Internet Explorer Market Share Drops To Almost 15% 423
glitch0 writes "Internet Explorer used to be the most prevalent browser with a market share that peaked at 88% in March of 2003. Now they're down to almost 15% due to stiff competition from Google, Mozilla, and even Apple. What implications does this have for the future of Microsoft?"
Re:none (Score:5, Interesting)
"I for one don't understand why they would really care that much."
Because it was (and still it can be, since it's bundled on Windows for free) a cornerstone on their lock-in strategy (along with Office and Exchange, and currently Sharepoint too). If they allow "the cloud" to reach the point when vendor lockin is not possible, Microsoft will have a very worrisome future.

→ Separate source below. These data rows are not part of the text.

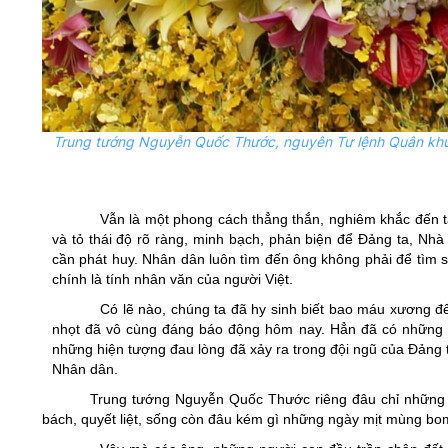
Trung tướng Nguyễn Quốc Thước, nguyên Tư lệnh Quân khu 
Vẫn là một phong cách thẳng thắn, nghiêm khắc đến t
và tỏ thái độ rõ ràng, minh bạch, phản biện để Đảng ta, Nh
cần phát huy. Nhân dân luôn tìm đến ông không phải để tìm s
chính là tính nhân văn của người Việt.
Có lẽ nào, chúng ta đã hy sinh biết bao máu xương để
nhọt đã vô cùng đáng báo động hôm nay. Hẳn đã có những lú
những hiện tượng đau lòng đã xảy ra trong đội ngũ của Đảng
Nhân dân.
Trung tướng Nguyễn Quốc Thước riêng đâu chỉ những 
bách, quyết liệt, sống còn đâu kém gì những ngày mịt mùng bo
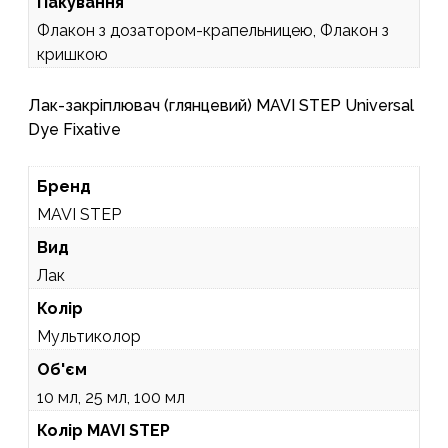
Пакування
Флакон з дозатором-крапельницею, Флакон з
кришкою
Лак-закріплювач (глянцевий) MAVI STEP Universal
Dye Fixative
Бренд
MAVI STEP
Вид
Лак
Колір
Мультиколор
Об'єм
10 мл, 25 мл, 100 мл
Колір MAVI STEP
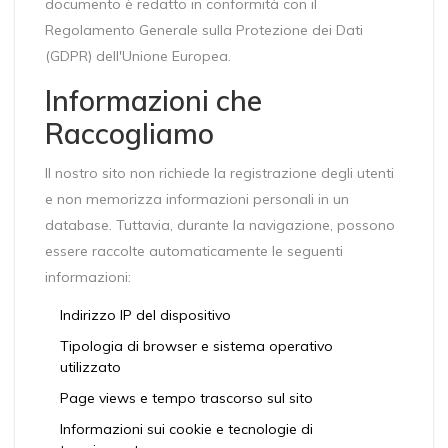
documento è redatto in conformità con il
Regolamento Generale sulla Protezione dei Dati
(GDPR) dell'Unione Europea.
Informazioni che
Raccogliamo
Il nostro sito non richiede la registrazione degli utenti
e non memorizza informazioni personali in un
database. Tuttavia, durante la navigazione, possono
essere raccolte automaticamente le seguenti
informazioni:
Indirizzo IP del dispositivo
Tipologia di browser e sistema operativo
utilizzato
Page views e tempo trascorso sul sito
Informazioni sui cookie e tecnologie di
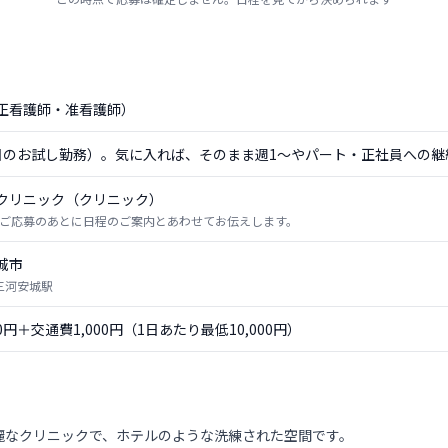
正看護師・准看護師）
日のお試し勤務）。気に入れば、そのまま週1〜やパート・正社員への継
クリニック（クリニック）
ご応募のあとに日程のご案内とあわせてお伝えします。
城市
 三河安城駅
00円＋交通費1,000円（1日あたり最低10,000円）
綺麗なクリニックで、ホテルのような洗練された空間です。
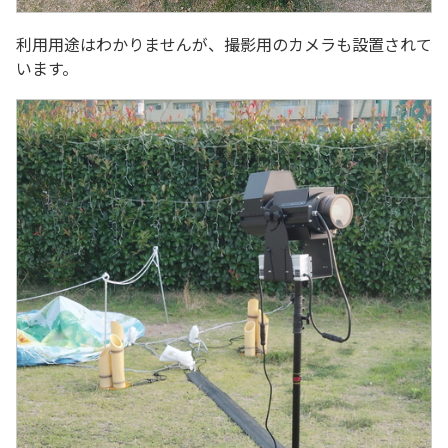
利用用途はわかりませんが、撮影用のカメラも設置されて
います。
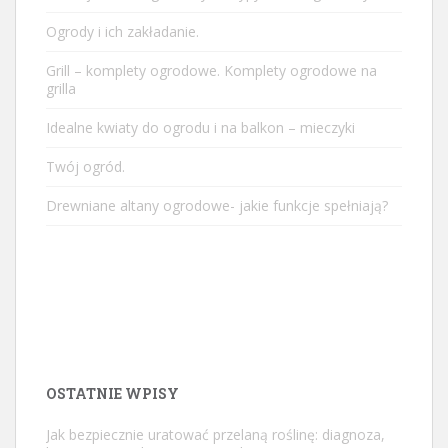
Ogrody i ich zakładanie.
Grill – komplety ogrodowe. Komplety ogrodowe na
grilla
Idealne kwiaty do ogrodu i na balkon – mieczyki
Twój ogród.
Drewniane altany ogrodowe- jakie funkcje spełniają?
OSTATNIE WPISY
Jak bezpiecznie uratować przelaną roślinę: diagnoza,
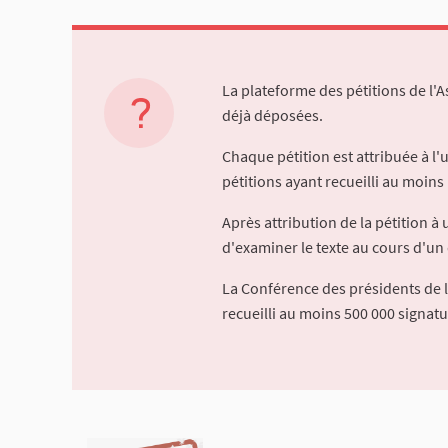
La plateforme des pétitions de l'
déjà déposées.
Chaque pétition est attribuée à l
pétitions ayant recueilli au moins 
Après attribution de la pétition 
d'examiner le texte au cours d'un 
La Conférence des présidents de 
recueilli au moins 500 000 signat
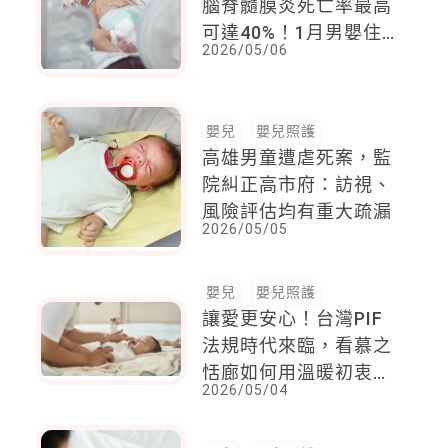
腦脊髓膜炎死亡率最高
可達40%！1月男嬰住
2026/05/06
進加護病房
嬰兒
嬰兒照護
高雄男童遭虐死案，監
院糾正高市府：訪視、
風險評估均有重大疏漏
2026/05/05
嬰兒
嬰兒照護
讓愛更安心！台灣PIF
法規時代來臨，看慕之
恬廊如何用溫暖初衷守
2026/05/04
護寶寶的每一寸嬌嫩肌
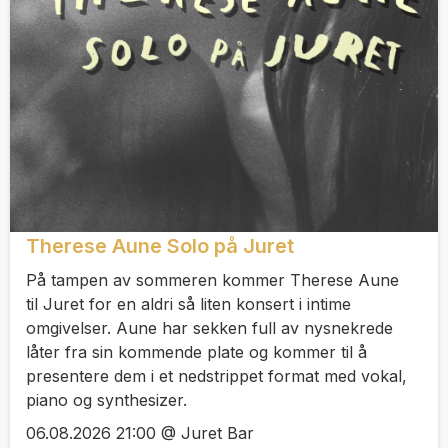
Therese Aune Solo på Juret
På tampen av sommeren kommer Therese Aune
til Juret for en aldri så liten konsert i intime
omgivelser. Aune har sekken full av nysnekrede
låter fra sin kommende plate og kommer til å
presentere dem i et nedstrippet format med vokal,
piano og synthesizer.
06.08.2026 21:00 @ Juret Bar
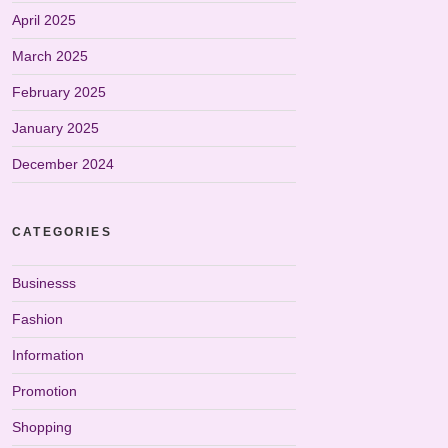
April 2025
March 2025
February 2025
January 2025
December 2024
CATEGORIES
Businesss
Fashion
Information
Promotion
Shopping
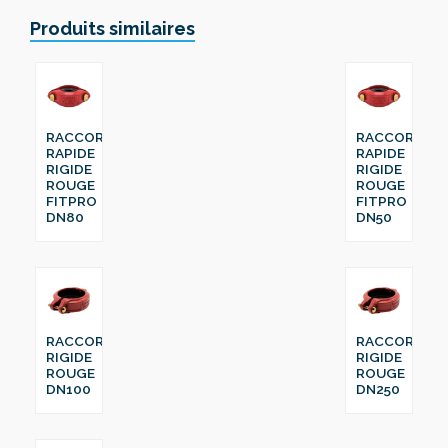
Produits similaires
RACCORD
RACCORD
RAPIDE
RAPIDE
RIGIDE
RIGIDE
ROUGE
ROUGE
FITPRO
FITPRO
DN80
DN50
RACCORD
RACCORD
RIGIDE
RIGIDE
ROUGE
ROUGE
DN100
DN250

Re:none (Score:4, Interesting)
Win8 will do well, IMO. It will come out coupled with touchscreens, on which it really does work well - certainly far better than 7. I'm going to get it just for the various improvements such as insanely quick boot times and a huge improvement to the taskbar's multi-screen usage. Do I care about the looks of the new start menu? Yes, but not enough for me to overlook the other improvements. Besides, someone, probably stardock, will modify Win8 to have a classic start menu again. Until then, I'll just use windows key+F.
For Microsoft? (Score:4, Interesting)
So why would Microsoft care? I can think of one reason -- as has been pointed out by others [xkcd.com], the more time people spend in a browser, the less they care about the underlying OS. When the user community is not dependent on a browser that's locked to a particular OS, the OS becomes less important, because you can run Chrome or Firefox or Opera on a lot of different platforms. Unlocking the browser from the OS is the first step -- causing a movement en-masse to a different operating system (or systems) is the next logical step. I would argue it is already happening.
So for the long term, if Microsoft isn't scared, they should be. I would expect over the next couple of years many attempts at embrace, extend, extinguish to get ...something... that everyone uses, locked into their one platform. I mean, how else are they going to compete?
IE Is Commentary On MS (Score:2, Interesting)
Internet Explorer. A technology developed at the National Center for Supercomputing Applications, University of Illinois Champaign-Urbana, by NCSA staff programmer Eric Bina, improved by undergraduate (David Thompson, Marc Andreessen) and graduate computer science students, renamed Mosaic, was licensed by Spyglass (Spyglass Mosaic) and later licensed by Microsoft Corp. (Internet Explorer).
Yet again.
Microsoft Corp. had nothing to do at all with the development of the internet and neither the world wide web. They with little effort licensed a technology given their dollar reserves at the time. And true to form Microsoft Corp. could not and did not posses the necessary intelligence nor even comprehension to understand the technology which they had bought with their inflated dollars at the time.
Thus we have as exhibit A the Microsoft Lost Generation.
Who is the Father of the Microsoft Lost Generation?
LoL :D
Re:Really one a sample size of 1 website? (Score:4, Interesting)
After building this stuff for about 12 years now I have found that stuff is more likely to break in IE than other browsers. Firefox and Chrome over the last 2 years or so have rarely broken my sites with an update to any new version however IE7,8 and 9 have all had minor patches that broke completely standard behavior.
I know it seems like it should be breaking more often since they update so often but I have not run into that problem. Chrome updates especially I have never encountered something breaking. It updates all the time but since I don't have to care about the version number and it keeps itself, flash and some other stuff patched I recommend it to all my clients. By silently updating you don't have to worry about users updating their systems and you have far fewer security problems.
Re:Really one a sample size of 1 website? (Score:4, Interesting)
Except for the whole "IE9 doesnt run on XP, and IE10 doesnt run on ANY production Windows", yea, its wonderful. HOORAY for 3 platforms to support!
One of the reasons why I recommend chrome so heavily: Every one of my friends / clients / acquaintences running Chrome is on the same version of Chrome, Flash, and PDF plugins. Makes securing and troubleshooting them a zillion times easier, as well as instructing them to do anything since I dont have to guess what their UI looks like.